The coaster was awesome. After the vertical 305 foot drop, the track wraps around into another steep climb, followed by another drop. The extreme changes in altitude made my eyes cloud over with patches of black (apparently this is called a “grey-out”). The ride was quick and intense and when it jerked to a stop we were faced with TV cameras, lights and a fuzzy boom mike. I was squinty-eyed from the grey-out, had a gigantic plastic press pass legible beneath my shirt, and my ponytail had deteriorated into a drooping, frizzy mess. As the Baltimore mini-celebs filed out in front of us, I steadied myself on a railing. Did I mention this was the one moment T and I were in clear view of the camera?

Even scarier in person.

“It’ll all be worth it when I eat that cake,” I thought.

On the way to lunch we checked on the cake and found they were still lighting it. We then ate our barbecue chicken at a table with some reporters from Channel 9 and tried to talk shop.

“What outfit are you from,” one asked.

I told them the name of the station where I work, hoping they didn’t ask what I do(which is definitely not reporting).

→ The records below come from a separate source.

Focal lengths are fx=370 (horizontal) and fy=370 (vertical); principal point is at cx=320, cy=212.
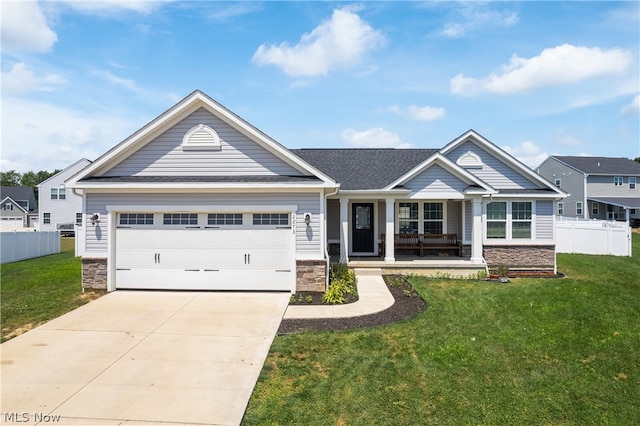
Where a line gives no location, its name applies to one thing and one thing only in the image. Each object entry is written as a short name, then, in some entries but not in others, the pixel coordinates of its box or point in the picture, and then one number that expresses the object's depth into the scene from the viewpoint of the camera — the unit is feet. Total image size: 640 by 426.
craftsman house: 34.71
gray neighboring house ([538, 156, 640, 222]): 119.85
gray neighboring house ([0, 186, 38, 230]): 167.94
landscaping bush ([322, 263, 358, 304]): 32.62
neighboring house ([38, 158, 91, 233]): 117.19
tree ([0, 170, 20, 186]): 302.04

“Good station,” he said, politely.

About 45 minutes later people were finishing their lunches and starting to leave. The cake still hadn’t been cut. A white sheet cake was being served, but I was holding out for the coaster cake. A server shrugged when I asked when it would be served.

We watched as camera men filmed the cake from every possible angle. One guy attached his iPhone to the toy coaster to film from its perspective. It fell off. Everybody laughed.

“When the hell are they gonna cut that cake?” I whispered to T.

We got another round of free soda and waited.

Another half an hour passed and I approached the producers, but I couldn’t seem to get anyone’s attention. They seemed busy, so I tried the people serving the sheet cake again.

“Do you know when they are going to cut that one?”

“Eventually,” the woman said.

“Do you know what kind of cake it is?”

“From what I hear its a carrot cake”.

The Ace of Cakes crew, effing with the cake

Carrot cake. Mmm. I sighed and sat back down.

Another 45 minutes later the camera men were still effing around. Somebody started messing with the lights again. The cast was no where to be found.

“This is just bad hosting.” I started, winding up for a good speech. “Who throws a party, dangles a delicious desert in front of everybody, then refuses to serve it? Rude. This is just rude.”

“Come on,” T said.

“Where are you going?”

He led me up to the hip-looking producers and camera men. A woman with a short ponytail stood off to the side holding a clipboard. T approached her.

“Excuse me, do you know if we’re going to get to eat this cake?”

Somebody is going to eat it” she said without turning around.

It was 3:30. The event ended at 4. Besides a couple of cheerleaders and some men in shirtsleeves, we were the last people left.

“Fuck it,” I said.

We took a couple more free cokes and rolled out.

The show airs tonight at 10 pm on the Food Network.